🤖 AI Summary
Visual cues embedded in social media photos can be exploited by large language models (LLMs) to infer precise geographic locations, posing serious privacy risks—including tracking and identity theft.
Method: We propose a cognition-centered privacy-preserving paradigm: designing and deploying the first intervention application that leverages LLMs as interpretable threat demonstrators. The system performs image semantic analysis and delivers interactive, explainable prompts to help users identify location-leaking visual features.

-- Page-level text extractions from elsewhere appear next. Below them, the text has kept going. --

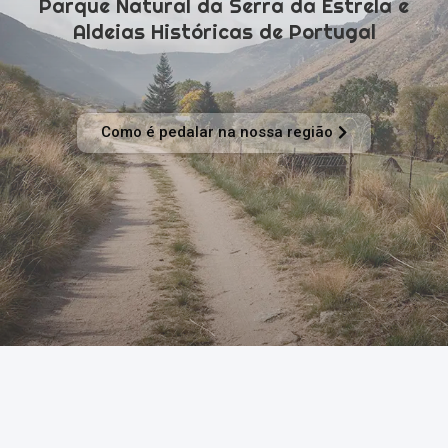
Parque Natural da Serra da Estrela e
Aldeias Históricas de Portugal
Como é pedalar na nossa região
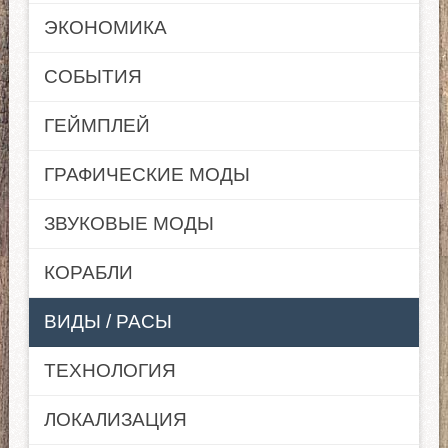
ЭКОНОМИКА
СОБЫТИЯ
ГЕЙМПЛЕЙ
ГРАФИЧЕСКИЕ МОДЫ
ЗВУКОВЫЕ МОДЫ
КОРАБЛИ
ВИДЫ / РАСЫ
ТЕХНОЛОГИЯ
ЛОКАЛИЗАЦИЯ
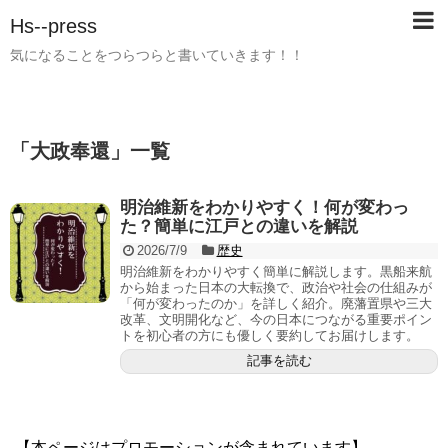
Hs--press
気になることをつらつらと書いていきます！！
「
大政奉還
」
一覧
明治維新をわかりやすく！何が変わっ
た？簡単に江戸との違いを解説
2026/7/9
歴史
明治維新をわかりやすく簡単に解説します。黒船来航
から始まった日本の大転換で、政治や社会の仕組みが
「何が変わったのか」を詳しく紹介。廃藩置県や三大
改革、文明開化など、今の日本につながる重要ポイン
トを初心者の方にも優しく要約してお届けします。
記事を読む
【本ページはプロモーションが含まれています】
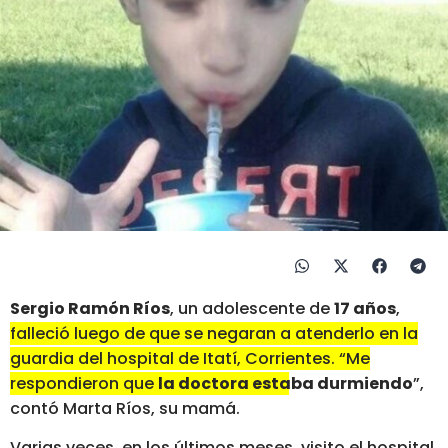
Sergio Ramón Ríos
, un adolescente de
17 años
,
falleció luego de que se negaran a atenderlo en la
guardia del hospital de Itatí, Corrientes. “Me
respondieron que
la doctora estaba durmiendo
”
,
contó Marta Ríos, su mamá.
Varias veces, en los últimos meses, visito el hospital,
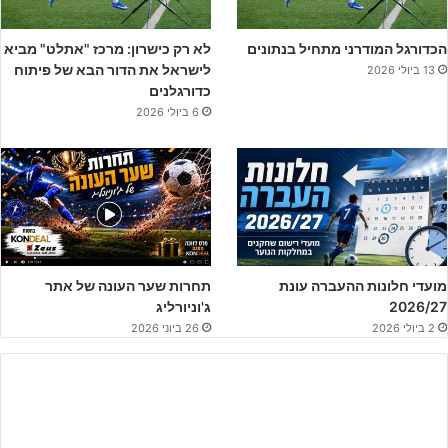
חופשית, אך בחלוף שתי דקות נוספות שער של
תמיר גלאם
החזיר את
יתרון שני השערים לשמשון ת"א.
הכדורגל המודרני מתחיל בנתונים
לא רק כישרון: מרכז "אתלט" מביא
לישראל את הדור הבא של פיתוח
13 ביולי 2026
כדורגלנים
6 ביולי 2026
מועדי חלונות ההעברה עונת
תחרות שער העונה של אתר
2026/27
ג'וניורליג
2 ביולי 2026
26 ביוני 2026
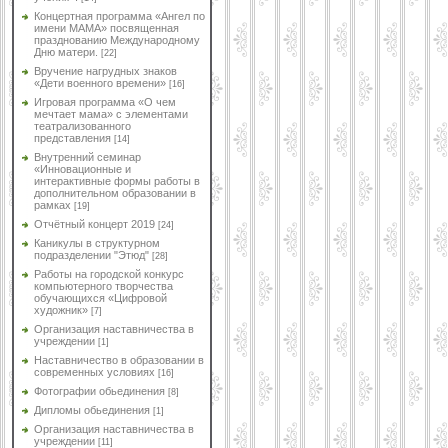
Концертная программа «Ангел по
имени МАМА» посвященная
празднованию Международному
Дню матери.
[22]
Вручение нагрудных знаков
«Дети военного времени»
[16]
Игровая программа «О чем
мечтает мама» с элементами
театрализованного
представления
[14]
Внутренний семинар
«Инновационные и
интерактивные формы работы в
дополнительном образовании в
рамках
[19]
Отчётный концерт 2019
[24]
Каникулы в структурном
подразделении "Этюд"
[28]
Работы на городской конкурс
компьютерного творчества
обучающихся «Цифровой
художник»
[7]
Организация наставничества в
учреждении
[1]
Наставничество в образовании в
современных условиях
[16]
Фотографии обьединения
[8]
Дипломы обьединения
[1]
Организация наставничества в
учреждении
[11]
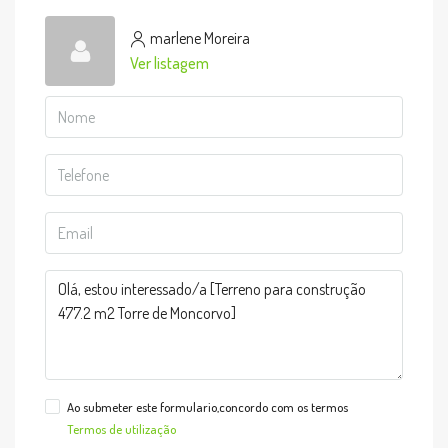
marlene Moreira
Ver listagem
Ao submeter este formulario,concordo com os termos
Termos de utilização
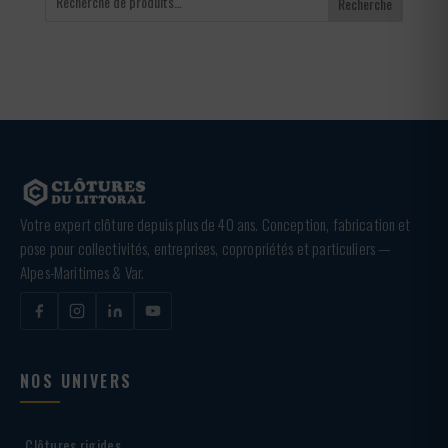
Recherche
Votre expert clôture depuis plus de 40 ans. Conception, fabrication et
pose pour collectivités, entreprises, copropriétés et particuliers —
Alpes-Maritimes & Var.
NOS UNIVERS
Clôtures rigides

Contribution/Results: Through qualitative interviews and a two-week user study (N=19), we demonstrate significant improvements in participants’ location privacy awareness and critical reflection on privacy agency. We further distill empirically grounded design principles for user-facing privacy-enhancing technologies, advancing privacy protection from passive defense toward active, cognitively supported self-regulation.
📝 Abstract
Location privacy leaks can lead to unauthorised tracking, identity theft, and targeted attacks, compromising personal security and privacy. This study explores LLM-powered location privacy leaks associated with photo sharing on social media, focusing on user awareness, attitudes, and opinions. We developed and introduced an LLM-powered location privacy intervention app to 19 participants, who used it over a two-week period. The app prompted users to reflect on potential privacy leaks that a widely available LLM could easily detect, such as visual landmarks&cues that could reveal their location, and provided ways to conceal this information. Through in-depth interviews, we found that our intervention effectively increased users' awareness of location privacy and the risks posed by LLMs. It also encouraged users to consider the importance of maintaining control over their privacy data and sparked discussions about the future of location privacy-preserving technologies. Based on these insights, we offer design implications to support the development of future user-centred, location privacy-preserving technologies for social media photos.